Yep. Just beer or wine. If I make it with something specific - such as from a local brewery, I get their permission and add it to the description on my website. The big guys (like Schell's) I don't ask permission.


----------



## CaraBou (May 22, 2018)

cmzaha said:


> If you make vegan soap you need to use vegan beer



Hmmm. What is vegan beer, or perhaps more importantly, what is non-vegan beer? Typically the only ingredients are water, barley (and/or other grains), hops and yeast.  No animal products whatsoever.


----------



## amd (May 23, 2018)

CaraBou said:


> Hmmm. What is vegan beer, or perhaps more importantly, what is non-vegan beer? Typically the only ingredients are water, barley (and/or other grains), hops and yeast.  No animal products whatsoever.



Not all beers are vegan. Some breweries will use fining agents such as gelatin. (Please don't ask me about fining or other things... this is what I remember my husband saying when discussing with a vegan friend if she would be able to drink his homemade beer.)


----------



## earlene (May 23, 2018)

Yes, gelatin, unless made from non-animal sources (such as agar-agar) are non-vegan as well as non-vegetarian.


----------



## CaraBou (May 23, 2018)

amd said:


> Some breweries will use fining agents such as gelatin.



Ah, I see.  I'd consider that a rare ingredient for a brewery, but I suppose it is a possibility.  Even still, if I was marketing to vegans, I wouldn't be too concerned about specifically labeling the beer as vegan. Instead I'd just label the soap as a whole as vegan, and simply list the ingredients.  That's just me though, others should do as they wish.


----------



## Zany_in_CO (May 24, 2018)

KristaY said:


> Since I'll simmer down several different reds then several different whites, I'm not sure what I should put on the label.

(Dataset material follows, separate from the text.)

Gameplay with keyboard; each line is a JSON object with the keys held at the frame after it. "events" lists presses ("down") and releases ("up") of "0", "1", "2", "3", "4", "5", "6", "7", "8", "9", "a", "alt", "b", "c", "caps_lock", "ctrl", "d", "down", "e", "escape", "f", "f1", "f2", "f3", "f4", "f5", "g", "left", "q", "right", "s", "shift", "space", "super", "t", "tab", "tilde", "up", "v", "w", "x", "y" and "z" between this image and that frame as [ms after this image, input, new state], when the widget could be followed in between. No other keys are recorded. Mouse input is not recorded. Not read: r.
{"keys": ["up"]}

Simmer red/white together and call it "Rosé Wine Soap".


----------



## BrewerGeorge (May 24, 2018)

Breweries use finings made from animal products quite frequently.  Both gelatin and isinglass (made from fish bladders) are common in traditional practice.  Finings are added to improve clarity by settling yeast and particulates from suspension.

However, most breweries of any size are going to be using manual filtration now.  There is a good chance that anything bottled without yeast in the bottom of the bottle - or anything canned - will be vegan.  Anything with national distribution is almost certainly vegan, unless they make a big deal about their traditional recipe and how long they've been using it.  I don't think many breweries will advertise this, though, so if it's something you care about you should contact them to ask.


----------



## CaraBou (May 26, 2018)

Oops, sorry to gum that up. I couldn't properly consult with my husband (also an avid homebrewer) so went with my partial knowledge of filtering, settling, etc. and the fact that I've not seen my strict vegan friend worry about beer.  I also thought Carolyn might have been referring to yeast as animals (but they're actually a type of fungus).  So my apologies to Carolyn and Krista, and thanks to amd and BrewerGeorge for keeping things straight!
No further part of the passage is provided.